When anthrax-laden letters contaminated a U.S. Senate building and a postal facility in Washington, D.C., last fall, it often took days to test samples. A new biological assay, described in the 30 August issue of Science , may be quicker than other methods, reducing the time it takes to detect a biological agent.
The assay consists of a chip covered with DNA strands. These strands will bind to a fragment of the genetic material of a biological agent, such as anthrax. The innovation is the way it spots that nefarious DNA quickly and accurately: After the chip has been exposed to a sample, the designers--Chad Mirkin, a chemist at Northwestern University in Evanston, Illinois, and his colleagues--simply apply a solution containing gold nanoparticles. These particles are covered with DNA strands that grab a different part of the agent's DNA. That means the gold particles will anchor themselves to the chip only if they encounter the agent's DNA.

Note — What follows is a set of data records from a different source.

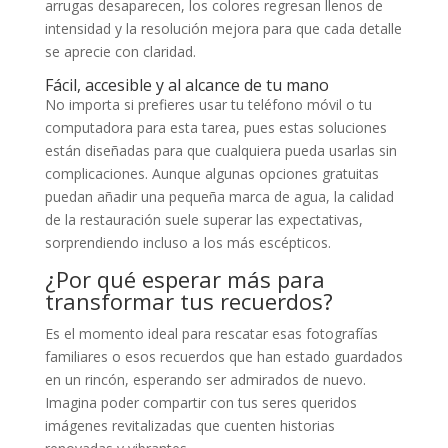
arrugas desaparecen, los colores regresan llenos de
intensidad y la resolución mejora para que cada detalle
se aprecie con claridad.
Fácil, accesible y al alcance de tu mano
No importa si prefieres usar tu teléfono móvil o tu
computadora para esta tarea, pues estas soluciones
están diseñadas para que cualquiera pueda usarlas sin
complicaciones. Aunque algunas opciones gratuitas
puedan añadir una pequeña marca de agua, la calidad
de la restauración suele superar las expectativas,
sorprendiendo incluso a los más escépticos.
¿Por qué esperar más para
transformar tus recuerdos?
Es el momento ideal para rescatar esas fotografías
familiares o esos recuerdos que han estado guardados
en un rincón, esperando ser admirados de nuevo.
Imagina poder compartir con tus seres queridos
imágenes revitalizadas que cuenten historias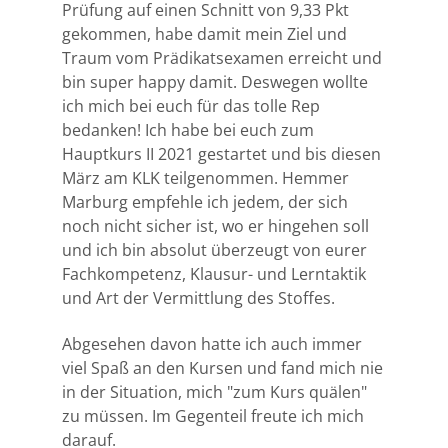
Prüfung auf einen Schnitt von 9,33 Pkt
gekommen, habe damit mein Ziel und
Traum vom Prädikatsexamen erreicht und
bin super happy damit.
Deswegen wollte
ich mich bei euch für das tolle Rep
bedanken! Ich habe bei euch zum
Hauptkurs II 2021 gestartet und bis diesen
März am KLK teilgenommen. Hemmer
Marburg empfehle ich jedem, der sich
noch nicht sicher ist, wo er hingehen soll
und ich bin absolut überzeugt von eurer
Fachkompetenz, Klausur- und Lerntaktik
und Art der Vermittlung des Stoffes.
Abgesehen davon hatte ich auch immer
viel Spaß an den Kursen und fand mich nie
in der Situation, mich "zum Kurs quälen"
zu müssen. Im Gegenteil freute ich mich
darauf.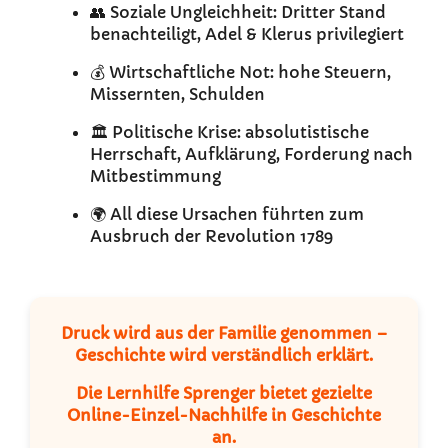
👥 Soziale Ungleichheit: Dritter Stand
benachteiligt, Adel & Klerus privilegiert
💰 Wirtschaftliche Not: hohe Steuern,
Missernten, Schulden
🏛️ Politische Krise: absolutistische
Herrschaft, Aufklärung, Forderung nach
Mitbestimmung
🌍 All diese Ursachen führten zum
Ausbruch der Revolution 1789
Druck wird aus der Familie genommen –
Geschichte wird verständlich erklärt.
Die
Lernhilfe Sprenger
bietet gezielte
Online-Einzel-Nachhilfe
in Geschichte
an.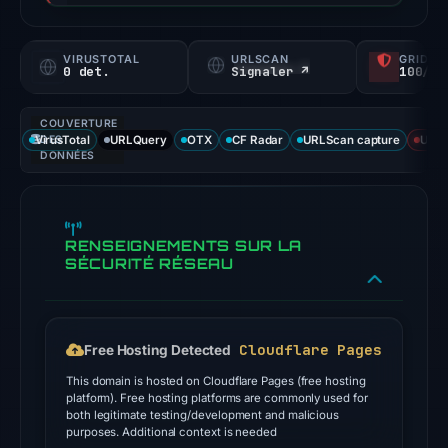
score,
not
VIRUSTOTAL
URLSCAN
GRIDIN
a
0 det.
Signaler ↗
100/
probability).
COUVERTURE
No
VirusTotal
DES
URLQuery
OTX
CF Radar
URLScan capture
URLS
positive
DONNÉES
third-
party
signal
RENSEIGNEMENTS SUR LA
appears
SÉCURITÉ RÉSEAU
in
the
available
Cloudflare Pages
Free Hosting Detected
source
results.
This domain is hosted on Cloudflare Pages (free hosting
platform). Free hosting platforms are commonly used for
both legitimate testing/development and malicious
The
purposes. Additional context is needed
endpoint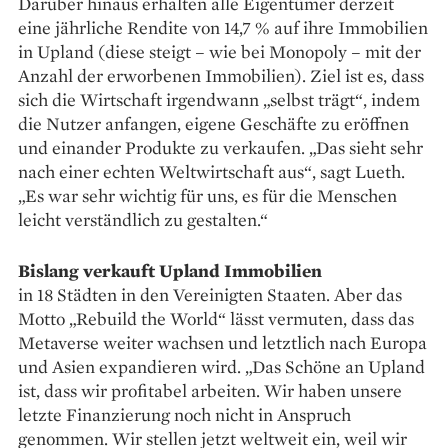
Darüber hinaus erhalten alle Eigentümer derzeit
eine jährliche Rendite von 14,7 % auf ihre Immobilien
in Upland (diese steigt – wie bei Monopoly – mit der
Anzahl der erworbenen Immobilien). Ziel ist es, dass
sich die Wirtschaft irgendwann „selbst trägt“, indem
die Nutzer anfangen, eigene Geschäfte zu eröffnen
und einander Produkte zu verkaufen. „Das sieht sehr
nach einer echten Weltwirtschaft aus“, sagt Lueth.
„Es war sehr wichtig für uns, es für die Menschen
leicht verständlich zu gestalten.“
Bislang verkauft Upland Immobilien
in 18 Städten in den Vereinigten Staaten. Aber das
Motto „Rebuild the World“ lässt vermuten, dass das
Metaverse weiter wachsen und letztlich nach Europa
und Asien expandieren wird. „Das Schöne an Upland
ist, dass wir profitabel arbeiten. Wir haben unsere
letzte Finanzierung noch nicht in Anspruch
genommen. Wir stellen jetzt weltweit ein, weil wir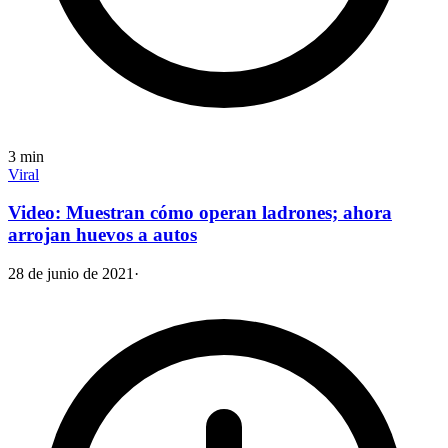
3
min
Viral
Video: Muestran cómo operan ladrones; ahora
arrojan huevos a autos
28 de junio de 2021
·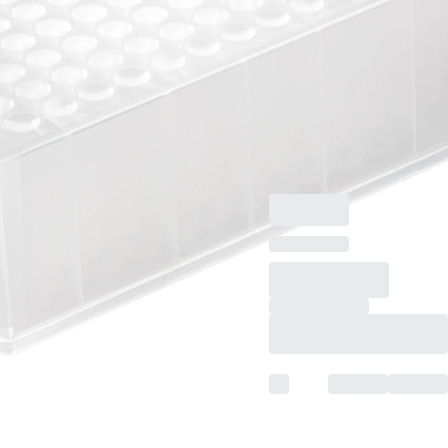
DNA-/DNase-/RNase-
frei,
pyrogenfrei/endotoxinf
Material: PP, SLAS-
Standard, runde
Kavitäten, 4
Stück/Beutel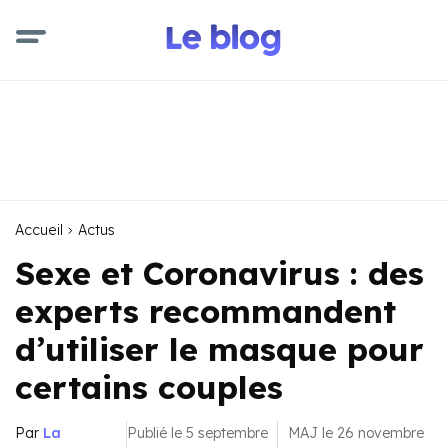
Accueil
Actus
Sexe et Coronavirus : des
experts recommandent
d’utiliser le masque pour
certains couples
Par
La
Publié le 5 septembre
MAJ le 26 novembre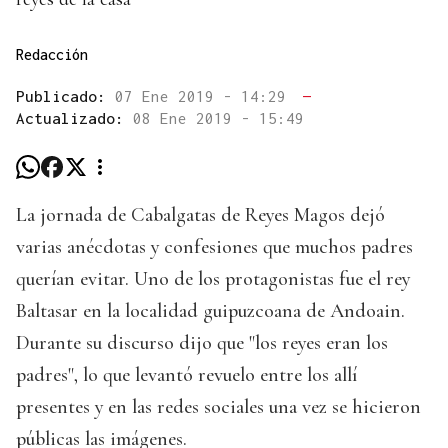
Redacción
Publicado:
07 Ene 2019 - 14:29
—
Actualizado:
08 Ene 2019 - 15:49
La jornada de Cabalgatas de Reyes Magos dejó
varias anécdotas y confesiones que muchos padres
querían evitar. Uno de los protagonistas fue el rey
Baltasar en la localidad guipuzcoana de Andoain.
Durante su discurso dijo que "los reyes eran los
padres", lo que levantó revuelo entre los allí
presentes y en las redes sociales una vez se hicieron
públicas las imágenes.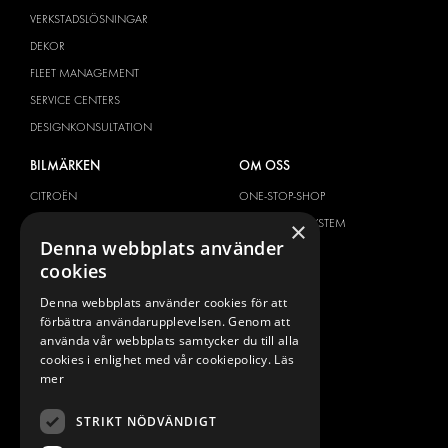
VERKSTADSLÖSNINGAR
DEKOR
FLEET MANAGEMENT
SERVICE CENTERS
DESIGNKONSULTATION
BILMÄRKEN
OM OSS
CITROËN
ONE-STOP-SHOP
DACIA
OM MODUL-SYSTEM
×
Denna webbplats använder
FIAT
BROSCHYRER
cookies
FORD
BILDGALLERI
Denna webbplats använder cookies för att
HYUNDAI
NYHETER
förbättra användarupplevelsen. Genom att
IVECO
KONTAKT
använda vår webbplats samtycker du till alla
MAN
cookies i enlighet med vår cookiepolicy.
Läs
KONTAKTA OSS
mer
MAXUS
FRÅGOR & SVAR
MERCEDES
STRIKT NÖDVÄNDIGT
PRESS
NISSAN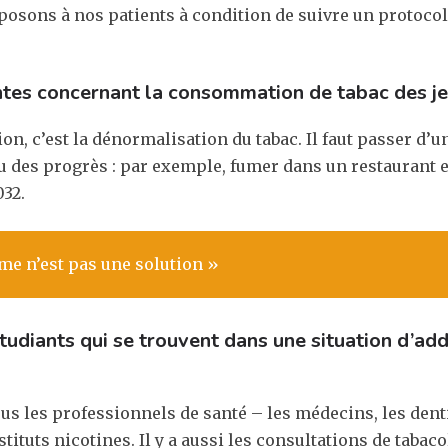
posons à nos patients à condition de suivre un protocol
entes concernant la consommation de tabac des je
ion, c’est la dénormalisation du tabac. Il faut passer d
à eu des progrès : par exemple, fumer dans un restaurant es
32.
me n’est pas une solution »
udiants qui se trouvent dans une situation d’addi
s les professionnels de santé – les médecins, les denti
tituts nicotines. Il y a aussi les consultations de tab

The anchored particles will shine when scanned with a laser, because Mirkin's team doped the particles with a dye that scatters laser light. That trick makes the assay highly versatile. Because different dyes scatter different colors, the researchers can test for several targets at a time by color-coding the targets to make anthrax, say, blue and Ebola green. Mirkin says the chip is hundreds of times more sensitive than existing tests.
"It's a very exciting technique," says chemist Mark Wightman of the University of North Carolina, Chapel Hill. "It's a really neat and simple way to ID specific DNA and RNA fragments--and it doesn't seem to be pie in the sky." Potential applications include use as a bioweapons sensor or diagnostic test that can be performed at a clinic rather than being sent to a lab.